- Jeddo, New York Jeddo, New York
- Coordinates: 43°15′19″N 78°27′26″W﻿ / ﻿43.25528°N 78.45722°W
- Country: United States
- State: New York
- County: Orleans
- Elevation: 413 ft (126 m)

= Jeddo, New York =

Jeddo is a hamlet in Orleans County, New York, United States. The settlement was established upon lots 40 and 41 along the Ridge Road in the town of Ridgeway on land granted to Seymour Murdock, James Sheldon, Samuel P. Judson, Zephaniah Judson, Amos Spencer, and William McCormick. After Orlando Bates constructed a stone grist mill at this location in 1827, the settlement was named Batesville. When residents discussed the addition of a post office to their community, a meeting was held in order to decide upon a name. Although several names were proposed, no consensus was met until a young schoolboy proposed the name Jeddo. Assumed to be a joke, the crowd adopted the name and disbanded the meeting. Shortly after, Zechariah Haskins received notice of his appointment as postmaster of Jeddo and the settlement's name was solidified.
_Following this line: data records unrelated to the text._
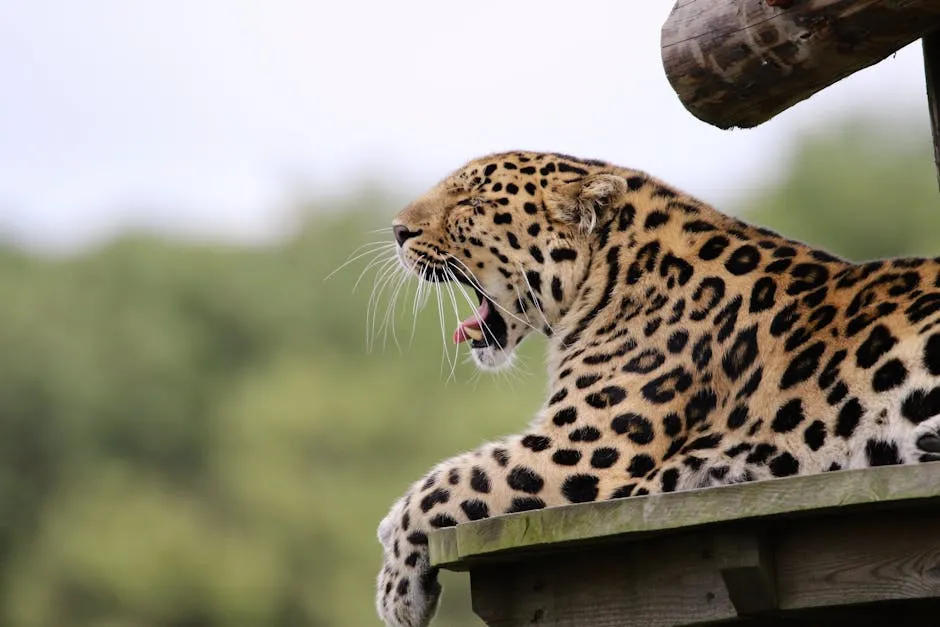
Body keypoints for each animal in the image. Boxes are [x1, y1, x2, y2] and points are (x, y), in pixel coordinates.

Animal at [374, 150, 940, 624]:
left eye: (472, 203)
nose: (398, 230)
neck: (609, 274)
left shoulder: (581, 450)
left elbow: (448, 481)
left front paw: (395, 588)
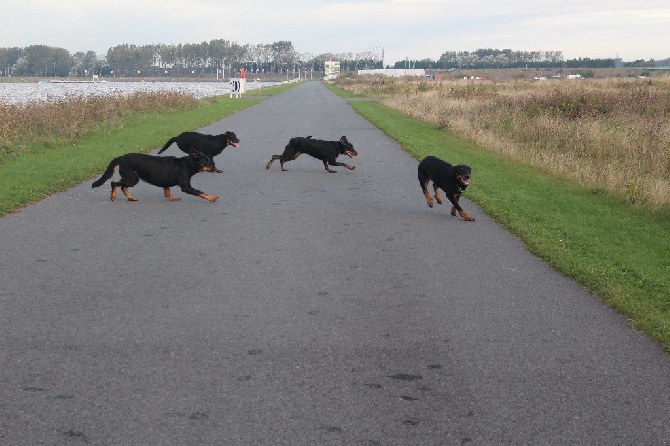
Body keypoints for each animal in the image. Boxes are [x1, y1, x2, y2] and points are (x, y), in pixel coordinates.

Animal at [90, 152, 218, 203]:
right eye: (206, 162)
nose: (215, 169)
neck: (188, 164)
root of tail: (121, 158)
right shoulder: (185, 186)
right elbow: (200, 192)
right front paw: (211, 197)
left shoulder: (166, 182)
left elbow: (167, 192)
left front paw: (172, 198)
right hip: (132, 178)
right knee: (115, 184)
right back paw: (113, 197)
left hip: (131, 178)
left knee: (122, 187)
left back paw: (131, 198)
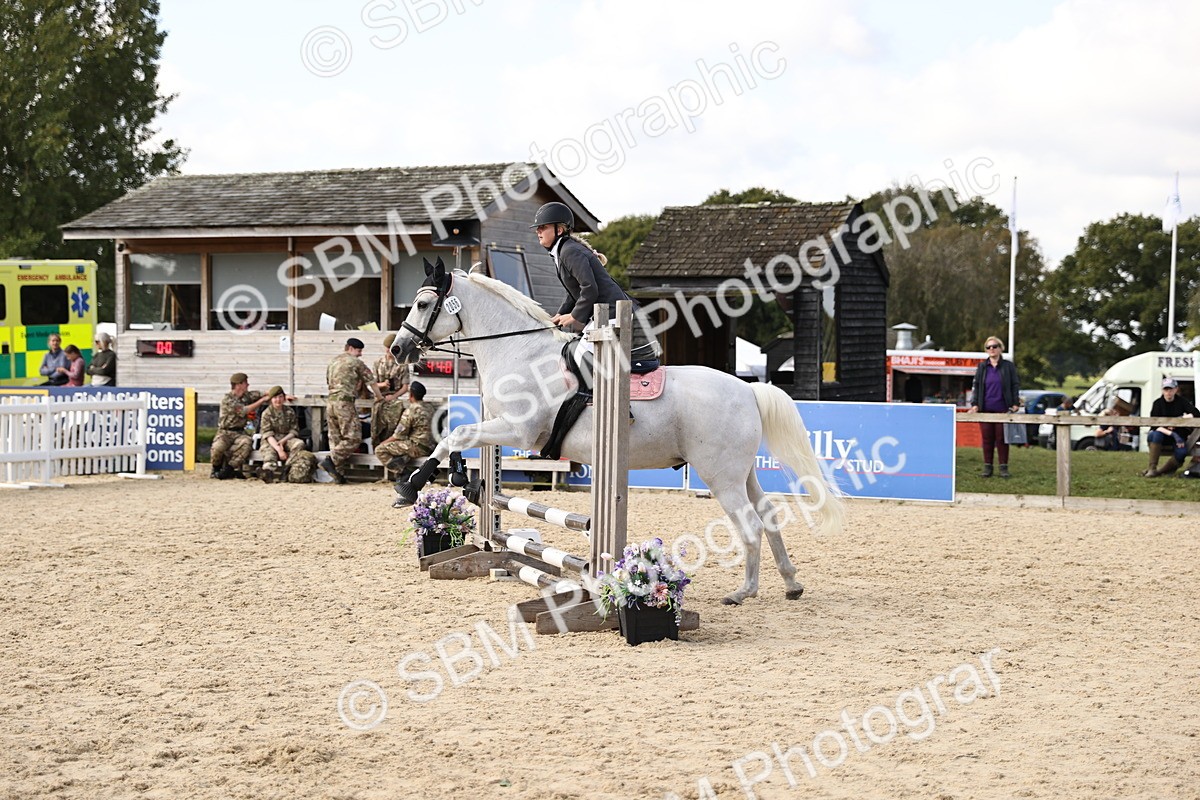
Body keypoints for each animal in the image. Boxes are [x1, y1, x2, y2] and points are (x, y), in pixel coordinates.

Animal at [390, 258, 844, 606]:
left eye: (423, 303)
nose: (397, 349)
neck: (520, 352)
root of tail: (748, 389)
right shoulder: (505, 431)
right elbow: (458, 436)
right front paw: (461, 480)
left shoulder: (519, 432)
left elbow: (457, 434)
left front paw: (411, 486)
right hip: (741, 471)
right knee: (767, 516)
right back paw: (791, 583)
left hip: (721, 475)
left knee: (750, 524)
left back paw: (743, 592)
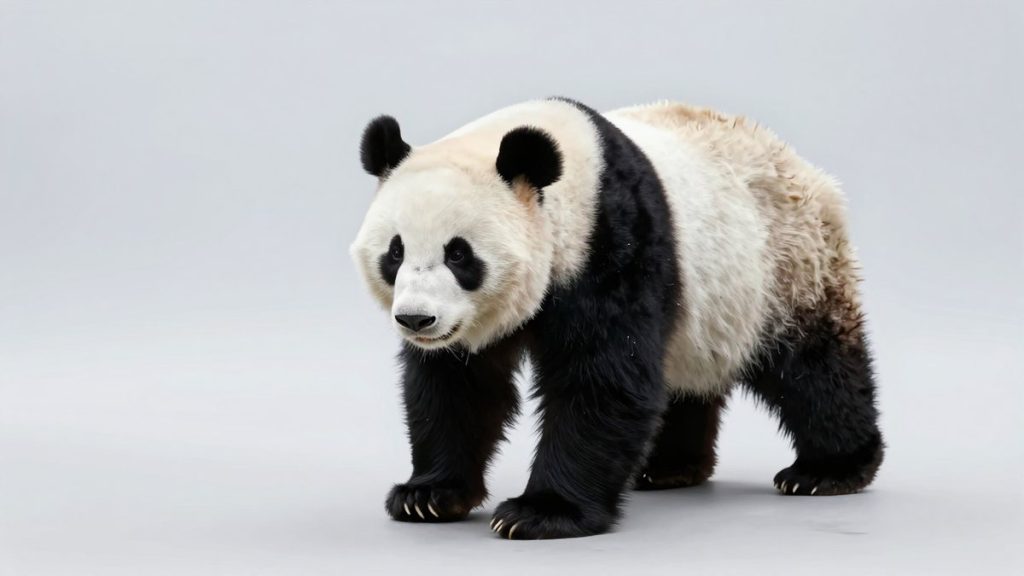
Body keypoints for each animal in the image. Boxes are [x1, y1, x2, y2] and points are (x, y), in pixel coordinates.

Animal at [350, 97, 884, 540]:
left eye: (459, 254)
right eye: (395, 252)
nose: (416, 320)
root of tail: (803, 167)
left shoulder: (615, 242)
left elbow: (602, 380)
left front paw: (542, 512)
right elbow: (457, 387)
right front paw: (428, 495)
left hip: (785, 263)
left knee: (813, 367)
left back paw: (827, 471)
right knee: (684, 378)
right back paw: (671, 468)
To power the grist mill, and later a saw mill, a ditch was constructed across Ridge Road and a small waterfall was created to provide ample energy. This cleared swampy land to the south of the road, opening additional land for farming. The settlement was also home to a Seventh-day Adventist Church organized in 1871 and a Baptist church organized in 1887.